If approved by the court, Loughlin's plea deal states that she will serve two months in prison and two years of supervised release, pay a $150,000 fine, and complete 100 hours of community service. Meanwhile, under his proposed plea deal, Giannulli will serve five months in prison and two years of supervised release, pay a $250,000 fine, and complete 250 hours of community service.

"Under the plea agreements filed today, these defendants will serve prison terms reflecting their respective roles in a conspiracy to corrupt the college admissions process and which are consistent with prior sentences in this case," said United States Attorney Andrew E. Lelling. "We will continue to pursue accountability for undermining the integrity of college admissions."

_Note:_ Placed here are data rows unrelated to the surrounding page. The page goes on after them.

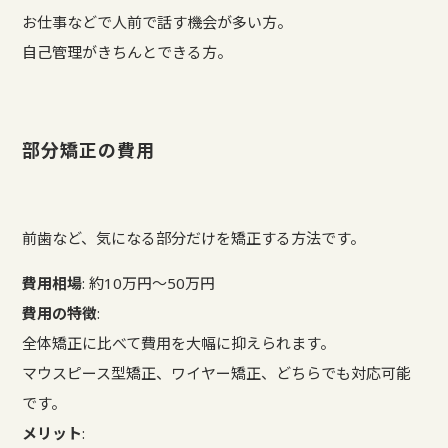
お仕事などで人前で話す機会が多い方。
自己管理がきちんとできる方。
部分矯正の費用
前歯など、気になる部分だけを矯正する方法です。
費用相場
: 約10万円～50万円
費用の特徴
:
全体矯正に比べて費用を大幅に抑えられます。
マウスピース型矯正、ワイヤー矯正、どちらでも対応可能
です。
メリット
: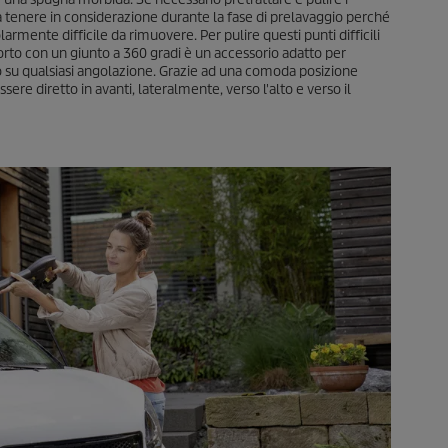
a tenere in considerazione durante la fase di prelavaggio perché
armente difficile da rimuovere. Per pulire questi punti difficili
orto con un giunto a 360 gradi è un accessorio adatto per
to su qualsiasi angolazione. Grazie ad una comoda posizione
sere diretto in avanti, lateralmente, verso l'alto e verso il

ET has learned that Loughlin and Giannulli's plea hearing, which is scheduled for Friday, May 22 at 11:30 a.m. ET, will take place via video conference.

Loughlin and Giannulli were accused of paying $500,000 in bribes to get their daughters, Olivia Jade and Isabella Rose, admitted to the University of Southern California as recruits for the crew team, though neither of them had ever participated in the sport. 

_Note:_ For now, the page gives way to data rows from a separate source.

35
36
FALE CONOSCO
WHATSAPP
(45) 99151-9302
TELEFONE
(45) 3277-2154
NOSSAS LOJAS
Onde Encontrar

They initially pleaded not guilty to all charges leveled against them, claiming their payments were donations to the school and not bribes. 

The couple's decision to plead guilty comes nearly two weeks after Judge Nathaniel Gorton declined to dismiss the charges  against Loughlin, Giannulli, and several other parents after they accused investigators of fabricating evidence.

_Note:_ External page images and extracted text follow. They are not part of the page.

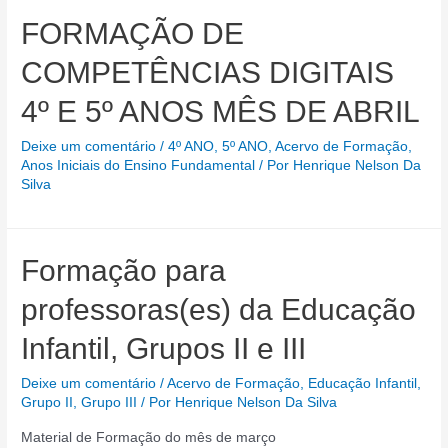
FORMAÇÃO DE
COMPETÊNCIAS DIGITAIS
4º E 5º ANOS MÊS DE ABRIL
Deixe um comentário
/
4º ANO
,
5º ANO
,
Acervo de Formação
,
Anos Iniciais do Ensino Fundamental
/ Por
Henrique Nelson Da
Silva
Formação para
professoras(es) da Educação
Infantil, Grupos II e III
Deixe um comentário
/
Acervo de Formação
,
Educação Infantil
,
Grupo II
,
Grupo III
/ Por
Henrique Nelson Da Silva
Material de Formação do mês de março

At the time, a source told ET that Loughlin had "no plans to back down from her not guilty plea," though the court's decision did make her "nervous."

"She strongly believes that [bribery scam ring-leader Rick] Singer misrepresented himself and, because she thought he'd acted on behalf of the school, she feels she is innocent," the source said at the time. "... [Loughlin] never in her life thought that she would ever be in this position, and it's almost like a bad dream she can't wake up from."